» DOCUMENT TEXT
········
A couple weeks ago, Aaron Patterson (aka @tenderlove) wrote about getting rid of
config.threadsafe! on Rails 4. When discussing multi-process and multi-threaded servers in production, one important aspect of the discussion that came up in the blog post was code loading.
This blog post is about which code loading strategies exist in a Rails application, how they affect multi-process and multi-threaded servers, and how to build libraries that will behave well in both environments.
The most common form of loading code in Ruby is via requires.
Some libraries work great by simply using requires, but as they grow, some of them tend to rely on autoload techniques to avoid loading all up-front.
autoload is particularly important on Rails applications because it helps boot time to stay low in development and test environments, since we will load modules as we need them.
········
» DATA EXTRACT

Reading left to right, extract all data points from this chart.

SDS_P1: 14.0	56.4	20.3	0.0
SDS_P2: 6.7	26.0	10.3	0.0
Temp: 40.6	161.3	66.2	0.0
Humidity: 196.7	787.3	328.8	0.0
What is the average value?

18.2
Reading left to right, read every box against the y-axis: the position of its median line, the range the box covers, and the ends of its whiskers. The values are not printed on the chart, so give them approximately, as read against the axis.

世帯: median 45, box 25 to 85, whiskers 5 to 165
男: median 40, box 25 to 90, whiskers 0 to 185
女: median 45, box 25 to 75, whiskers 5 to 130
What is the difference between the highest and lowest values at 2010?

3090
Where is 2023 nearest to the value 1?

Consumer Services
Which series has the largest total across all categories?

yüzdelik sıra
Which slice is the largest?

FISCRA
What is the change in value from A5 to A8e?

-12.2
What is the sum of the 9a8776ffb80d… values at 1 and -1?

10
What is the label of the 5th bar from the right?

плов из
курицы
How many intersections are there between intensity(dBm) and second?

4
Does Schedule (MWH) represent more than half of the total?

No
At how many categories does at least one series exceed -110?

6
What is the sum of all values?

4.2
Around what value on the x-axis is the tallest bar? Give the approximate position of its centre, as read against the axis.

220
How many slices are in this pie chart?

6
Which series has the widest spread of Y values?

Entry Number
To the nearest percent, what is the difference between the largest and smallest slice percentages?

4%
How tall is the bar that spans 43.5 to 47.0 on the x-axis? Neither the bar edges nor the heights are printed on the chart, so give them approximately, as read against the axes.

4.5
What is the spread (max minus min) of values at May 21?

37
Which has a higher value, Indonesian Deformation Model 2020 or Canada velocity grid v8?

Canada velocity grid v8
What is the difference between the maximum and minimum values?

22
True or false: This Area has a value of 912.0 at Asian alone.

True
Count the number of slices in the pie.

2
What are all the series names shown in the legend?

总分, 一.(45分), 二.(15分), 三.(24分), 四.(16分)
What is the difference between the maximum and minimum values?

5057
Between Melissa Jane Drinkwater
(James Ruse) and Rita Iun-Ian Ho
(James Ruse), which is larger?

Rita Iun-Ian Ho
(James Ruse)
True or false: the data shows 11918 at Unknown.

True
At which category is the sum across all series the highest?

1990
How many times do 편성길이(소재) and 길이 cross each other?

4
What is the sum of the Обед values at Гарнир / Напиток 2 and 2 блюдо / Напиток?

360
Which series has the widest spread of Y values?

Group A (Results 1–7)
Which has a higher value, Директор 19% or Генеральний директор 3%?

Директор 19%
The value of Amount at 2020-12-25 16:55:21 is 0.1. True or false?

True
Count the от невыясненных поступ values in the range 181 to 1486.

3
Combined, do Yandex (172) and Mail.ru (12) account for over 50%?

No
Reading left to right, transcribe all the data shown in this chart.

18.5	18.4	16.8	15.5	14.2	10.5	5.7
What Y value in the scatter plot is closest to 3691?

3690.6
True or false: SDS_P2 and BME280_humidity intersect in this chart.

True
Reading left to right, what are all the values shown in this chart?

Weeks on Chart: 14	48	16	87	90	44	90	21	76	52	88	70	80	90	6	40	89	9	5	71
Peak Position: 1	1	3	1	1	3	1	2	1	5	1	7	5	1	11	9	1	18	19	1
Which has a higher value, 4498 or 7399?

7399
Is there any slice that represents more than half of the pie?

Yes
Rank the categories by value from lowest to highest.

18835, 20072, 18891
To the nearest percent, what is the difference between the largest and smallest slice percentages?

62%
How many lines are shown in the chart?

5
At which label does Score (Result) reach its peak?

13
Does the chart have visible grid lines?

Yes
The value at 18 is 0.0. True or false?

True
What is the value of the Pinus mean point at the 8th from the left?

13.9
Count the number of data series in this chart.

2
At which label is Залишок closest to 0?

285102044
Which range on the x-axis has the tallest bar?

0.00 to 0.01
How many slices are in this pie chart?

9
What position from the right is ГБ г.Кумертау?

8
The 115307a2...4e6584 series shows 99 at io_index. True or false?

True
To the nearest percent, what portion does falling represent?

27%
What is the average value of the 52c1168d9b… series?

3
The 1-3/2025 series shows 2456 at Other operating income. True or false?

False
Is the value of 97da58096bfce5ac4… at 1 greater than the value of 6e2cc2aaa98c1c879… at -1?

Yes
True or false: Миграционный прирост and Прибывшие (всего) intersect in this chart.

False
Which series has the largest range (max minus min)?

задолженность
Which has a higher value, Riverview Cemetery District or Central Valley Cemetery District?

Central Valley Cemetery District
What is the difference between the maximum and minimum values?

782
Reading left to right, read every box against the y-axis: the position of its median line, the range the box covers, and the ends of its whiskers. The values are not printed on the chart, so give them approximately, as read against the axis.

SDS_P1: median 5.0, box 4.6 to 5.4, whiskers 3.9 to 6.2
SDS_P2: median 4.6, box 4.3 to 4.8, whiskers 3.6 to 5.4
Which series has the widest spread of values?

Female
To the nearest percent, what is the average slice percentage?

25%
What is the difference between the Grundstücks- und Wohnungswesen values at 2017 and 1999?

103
········
» WHAT YOU NEED TO DO
Resume the blog post on code loading in Rails, continuing after its final sentence.

» TASK OUTPUT
One of the strategies used by Rails and libraries is Ruby autoload:
module Foo autoload :Bar, "path/to/bar" end
Now, the first time
Foo::Bar is accessed, it will be automatically loaded. The issue with this approach is that it is not thread-safe, except for latest JRuby versions (since 1.7) and Ruby master (2.0).
This means that eager loading these modules on boot (i.e. loading it all up-front) is essential for multi-threaded production servers, otherwise it could lead to scenarios where your application tries to access a module that does not exist yet when it just booted.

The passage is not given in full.